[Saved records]
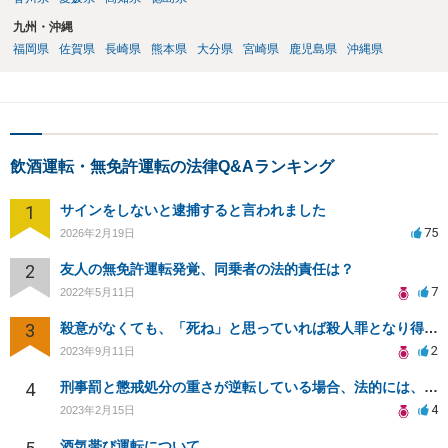
九州・沖縄
福岡県
佐賀県
長崎県
熊本県
大分県
宮崎県
鹿児島県
沖縄県
飲酒運転・無免許運転の法律Q&Aランキング
1
サインをしないと逮捕すると言われました
75
2026年2月19日
2
友人の無免許運転発覚、同乗者の法的責任は？
7
2022年5月11日
3
殺意がなくても、「死ね」と思っていれば殺人罪となり得るのでしょうか？
2
2023年9月11日
4
刑事罰と懲戒処分の重さが逆転している場合、法的には、どちらのが罪が〝重い〟ということになるのか？
4
2023年2月15日
酒気帯び運転について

_What the exercise asks_.
Retype every line of the listing above word for word, leaving out the pictures.

_Task solution_.
九州・沖縄
福岡県
佐賀県
長崎県
熊本県
大分県
宮崎県
鹿児島県
沖縄県
飲酒運転・無免許運転の法律Q&Aランキング
1
サインをしないと逮捕すると言われました
75
2026年2月19日
2
友人の無免許運転発覚、同乗者の法的責任は？
7
2022年5月11日
3
殺意がなくても、「死ね」と思っていれば殺人罪となり得るのでしょうか？
2
2023年9月11日
4
刑事罰と懲戒処分の重さが逆転している場合、法的には、どちらのが罪が〝重い〟ということになるのか？
4
2023年2月15日
酒気帯び運転について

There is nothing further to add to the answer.